Are there some books or articles regarding "polynomials" with non-integer (real) exponents, i.e., $$f(x)=a_1x^{e_1}+a_2x^{e_2}+\dots+a_nx^{e_n},$$ where $e_1,e_2,\dots$ are any real numbers (and $x$ being also real)?
I am mostly interested in theorems regarding the location of the roots, number of the roots, bounds, etc., of such "polynomials". Thanks.
I think the keyword is exponential polynomial because $x^\alpha=e^{\alpha \log x}$.
Try these papers:
J.F. Ritt, On the zeros of exponential polynomials, Trans. Amer. Math. Soc. 31 (1929), 680–686.

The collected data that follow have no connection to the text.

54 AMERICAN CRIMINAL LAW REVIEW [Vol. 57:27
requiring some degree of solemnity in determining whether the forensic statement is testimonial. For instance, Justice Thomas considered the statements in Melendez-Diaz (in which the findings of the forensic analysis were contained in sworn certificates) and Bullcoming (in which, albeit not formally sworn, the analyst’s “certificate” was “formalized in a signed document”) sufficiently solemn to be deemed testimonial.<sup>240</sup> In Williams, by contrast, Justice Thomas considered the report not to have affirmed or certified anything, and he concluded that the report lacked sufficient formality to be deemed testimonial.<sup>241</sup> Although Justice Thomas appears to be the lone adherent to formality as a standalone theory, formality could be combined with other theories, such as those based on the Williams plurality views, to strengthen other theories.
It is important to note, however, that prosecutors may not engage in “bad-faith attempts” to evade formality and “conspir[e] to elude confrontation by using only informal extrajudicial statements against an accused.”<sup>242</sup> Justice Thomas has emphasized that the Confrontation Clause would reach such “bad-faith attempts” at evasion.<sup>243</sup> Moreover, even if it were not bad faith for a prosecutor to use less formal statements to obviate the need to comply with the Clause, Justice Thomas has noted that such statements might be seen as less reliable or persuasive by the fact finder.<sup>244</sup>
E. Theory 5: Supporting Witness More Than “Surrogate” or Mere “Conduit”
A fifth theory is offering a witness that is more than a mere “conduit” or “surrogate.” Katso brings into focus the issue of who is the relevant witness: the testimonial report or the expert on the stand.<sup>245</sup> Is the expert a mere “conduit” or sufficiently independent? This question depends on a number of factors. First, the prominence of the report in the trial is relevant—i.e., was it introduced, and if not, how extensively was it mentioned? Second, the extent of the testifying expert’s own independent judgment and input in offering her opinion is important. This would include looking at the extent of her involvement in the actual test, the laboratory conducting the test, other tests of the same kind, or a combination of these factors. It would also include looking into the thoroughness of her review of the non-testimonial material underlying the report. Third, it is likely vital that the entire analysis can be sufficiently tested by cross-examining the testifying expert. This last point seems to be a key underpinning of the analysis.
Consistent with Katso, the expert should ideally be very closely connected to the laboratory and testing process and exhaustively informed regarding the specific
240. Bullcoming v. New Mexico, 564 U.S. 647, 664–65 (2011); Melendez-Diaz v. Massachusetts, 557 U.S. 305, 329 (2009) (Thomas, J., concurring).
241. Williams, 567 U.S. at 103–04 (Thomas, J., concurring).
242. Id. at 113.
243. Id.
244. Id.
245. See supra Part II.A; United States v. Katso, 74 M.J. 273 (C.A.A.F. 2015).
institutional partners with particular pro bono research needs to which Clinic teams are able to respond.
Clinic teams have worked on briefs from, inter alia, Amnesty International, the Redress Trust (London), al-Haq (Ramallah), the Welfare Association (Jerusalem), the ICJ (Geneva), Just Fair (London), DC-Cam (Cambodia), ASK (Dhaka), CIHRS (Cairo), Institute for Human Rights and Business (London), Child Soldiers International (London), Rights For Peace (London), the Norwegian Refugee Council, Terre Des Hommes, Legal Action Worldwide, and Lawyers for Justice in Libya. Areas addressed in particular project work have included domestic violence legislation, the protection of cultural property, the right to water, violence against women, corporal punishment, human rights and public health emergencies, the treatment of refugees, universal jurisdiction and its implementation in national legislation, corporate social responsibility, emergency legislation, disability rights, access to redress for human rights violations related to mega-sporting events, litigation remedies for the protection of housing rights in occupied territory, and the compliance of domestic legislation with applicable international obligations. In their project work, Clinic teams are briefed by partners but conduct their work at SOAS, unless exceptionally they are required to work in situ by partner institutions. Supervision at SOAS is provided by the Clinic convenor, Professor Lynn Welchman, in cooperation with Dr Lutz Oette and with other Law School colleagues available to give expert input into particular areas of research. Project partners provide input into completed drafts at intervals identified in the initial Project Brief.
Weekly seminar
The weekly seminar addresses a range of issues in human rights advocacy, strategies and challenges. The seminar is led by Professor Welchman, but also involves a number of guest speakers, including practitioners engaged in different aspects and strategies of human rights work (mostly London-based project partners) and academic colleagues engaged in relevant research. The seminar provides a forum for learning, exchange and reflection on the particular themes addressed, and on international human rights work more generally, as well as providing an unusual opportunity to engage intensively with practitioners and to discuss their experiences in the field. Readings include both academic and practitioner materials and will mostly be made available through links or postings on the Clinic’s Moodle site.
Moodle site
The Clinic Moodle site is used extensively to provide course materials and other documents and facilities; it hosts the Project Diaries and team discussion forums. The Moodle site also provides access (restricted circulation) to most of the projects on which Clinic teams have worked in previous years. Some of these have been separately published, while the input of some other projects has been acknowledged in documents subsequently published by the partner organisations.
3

C.J. Moreno, The zeros of exponential polynomials (I). Compositio Mathematica, 26 (1973), 69–78.
G.J.O. Jameson, Counting zeros of generalized polynomials: Descartes' rule of signs and Laguerre's extensions, Math. Gazette 90,(2006), 223–234.
One term for this is signomial, where the argument is restricted to the positive reals, to avoid definition problems of things like $x^{\sqrt 2}$ for negative $x$, and so on. I hope this term is not in widespread use, but the Wikipedia page does refer to a textbook that uses it.